SUPPLIED ENTRIES:
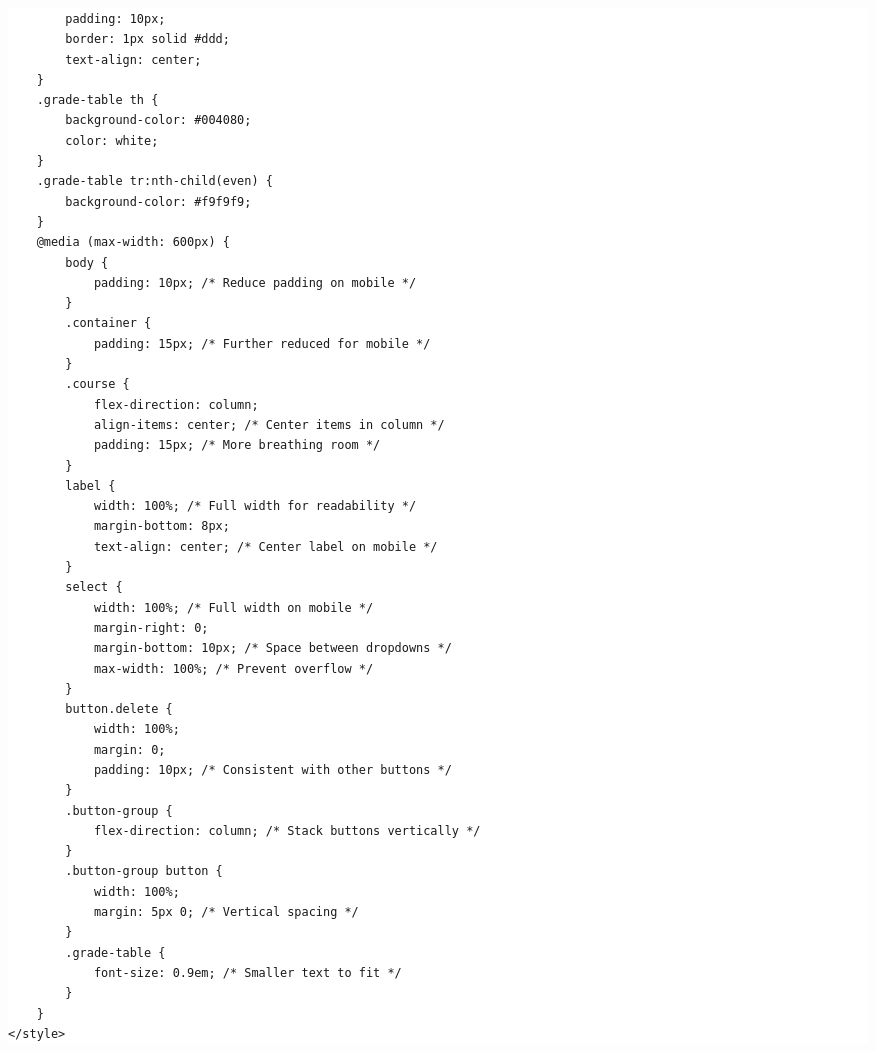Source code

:             padding: 10px;
            border: 1px solid #ddd;
            text-align: center;
        }
        .grade-table th {
            background-color: #004080;
            color: white;
        }
        .grade-table tr:nth-child(even) {
            background-color: #f9f9f9;
        }
        @media (max-width: 600px) {
            body {
                padding: 10px; /* Reduce padding on mobile */
            }
            .container {
                padding: 15px; /* Further reduced for mobile */
            }
            .course {
                flex-direction: column;
                align-items: center; /* Center items in column */
                padding: 15px; /* More breathing room */
            }
            label {
                width: 100%; /* Full width for readability */
                margin-bottom: 8px;
                text-align: center; /* Center label on mobile */
            }
            select {
                width: 100%; /* Full width on mobile */
                margin-right: 0;
                margin-bottom: 10px; /* Space between dropdowns */
                max-width: 100%; /* Prevent overflow */
            }
            button.delete {
                width: 100%;
                margin: 0;
                padding: 10px; /* Consistent with other buttons */
            }
            .button-group {
                flex-direction: column; /* Stack buttons vertically */
            }
            .button-group button {
                width: 100%;
                margin: 5px 0; /* Vertical spacing */
            }
            .grade-table {
                font-size: 0.9em; /* Smaller text to fit */
            }
        }
    </style>
</head>
<body>
    <div class="container">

TASK DESCRIPTION: From the records above, pick out each line that contains the string "margin".

EXERCISE SOLUTION:
                margin-bottom: 8px;
                margin-right: 0;
                margin-bottom: 10px; /* Space between dropdowns */
                margin: 0;
                margin: 5px 0; /* Vertical spacing */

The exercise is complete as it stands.